Macron and Le Pen battle it ou

The Euro has entered recovery mode today versus the strong US Dollar, climbing back above the 1.09 handle ahead of the European Central Bank's monetary policy decision this week. The ECB has suggested it intends to begin normalising monetary policy this year, so markets will be interested in Thursday's press conference for any clues. Bloomberg is forecasting the policy rate will be normalised by the end of 2022—currently, the deposit rate is sitting at -0.50. Meanwhile, French politics could be another factor to influence the Euro in the coming months. The first round of the French elections saw Emmanuel Macron win 27.60% of the vote, with opposition Marine Le Pen securing 23.41%. The final round of elections will take place on the 24th of April, with Macron only slightly ahead in opinion polls with 51.00%. ZEW will release Economic Sentiment surveys for both Germany and the Eurozone this week, and German inflation data will also make its way onto the market.

USD

Too much?

The US Dollar Index, which measures the Buck against a basketful of other majors, has been off to a muted start this week. Markets have largely priced in a 50 basis point interest rate hike by the Federal Reserve at its next meeting in May, with Bloomberg expecting policy rates to rise to 2.0% by the end of the year. These expectations were supported by hawkish comments from Fed policymaker Lael Brainard last week. However, economists are expressing hesitation around this rate hike cycle as the Fed appears to be on an aggressive monetary policy tightening path, leading some experts to think it could come at the expense of economic growth. This week, Lael Brainard will be speaking again, while inflation data and Retail Sales stats will also be released.

AUD and NZD

RBNZ rate hike in focus

The Pound ended last week just 0.19% lower versus both the Australian and New Zealand Dollars.

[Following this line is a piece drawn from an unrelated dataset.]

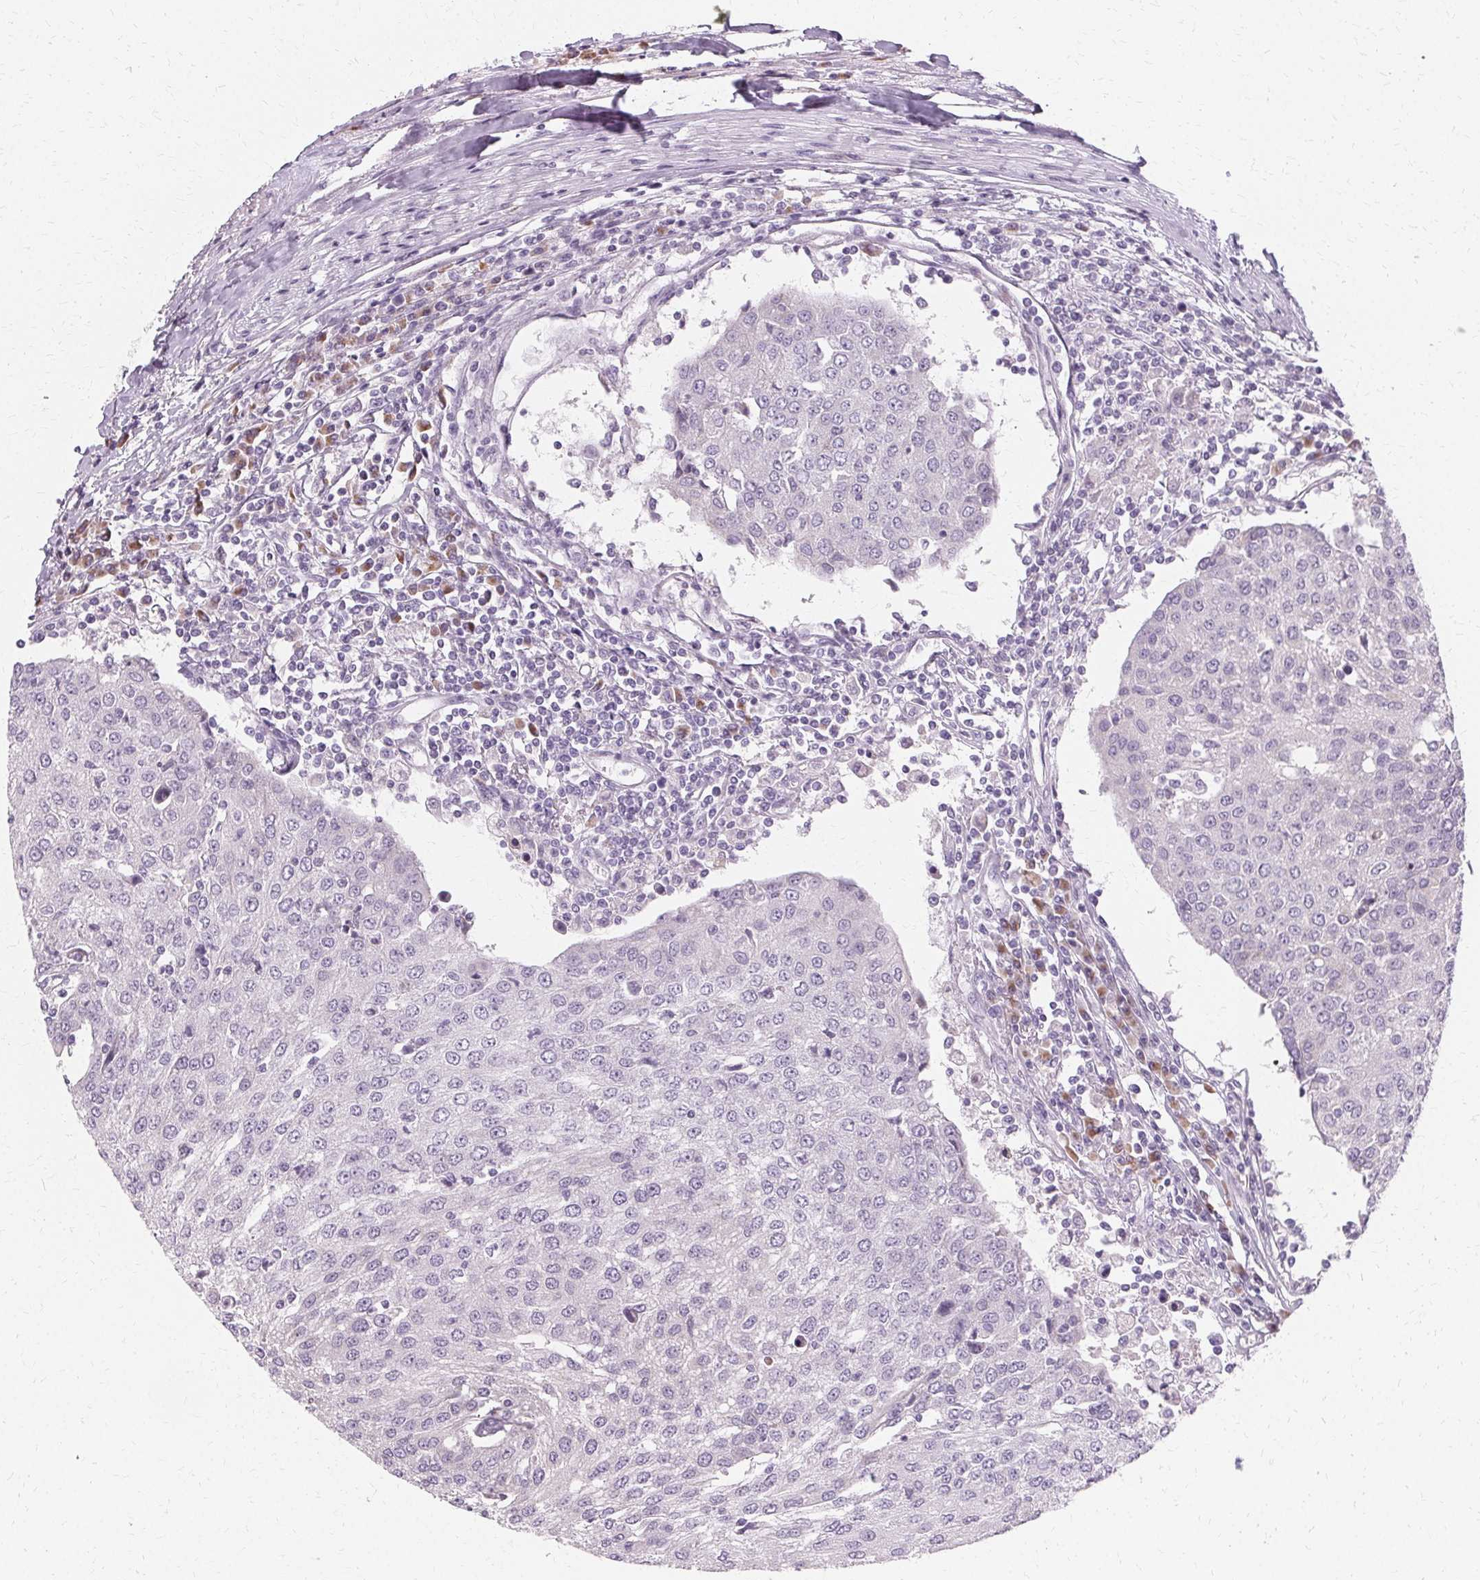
{"staining": {"intensity": "negative", "quantity": "none", "location": "none"}, "tissue": "urothelial cancer", "cell_type": "Tumor cells", "image_type": "cancer", "snomed": [{"axis": "morphology", "description": "Urothelial carcinoma, High grade"}, {"axis": "topography", "description": "Urinary bladder"}], "caption": "A photomicrograph of urothelial cancer stained for a protein displays no brown staining in tumor cells. (DAB (3,3'-diaminobenzidine) IHC, high magnification).", "gene": "FCRL3", "patient": {"sex": "female", "age": 85}}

Sterling slipped by as much as 1.83% against the Aussie, touching its weakest level since January 2018, while extending its run into the lowest levels since January 2021 against the Kiwi. The week ahead is packed when it comes to highly regarded data, with the Australian Westpac Consumer Confidence, Employment Change, and Unemployment Rate all due to print. Meanwhile, New Zealand events will include manufacturing numbers and the Reserve Bank of New Zealand's interest rate decision. The RBNZ is forecast to hike rates from 1.00% to 1.25%, but some industry experts have suggested there's room for a 50 basis point rise to combat rapidly-rising inflation.

CAD

Rate hike expected

The Pound closed last week 0.18% lower versus the Canadian Dollar. It's a very quiet week in terms of Canadian data, leaving the GBP/CAD pair to fluctuate on British or geopolitical developments or commodity price changes. However, the Bank of Canada is expected to hike interest rates on the 13th April, with expectations for a rise from 0.5% to 1.0%. Canada has produced some robust labour market data of late, with stats showing unemployment reaching its lowest levels since the data began in 1976.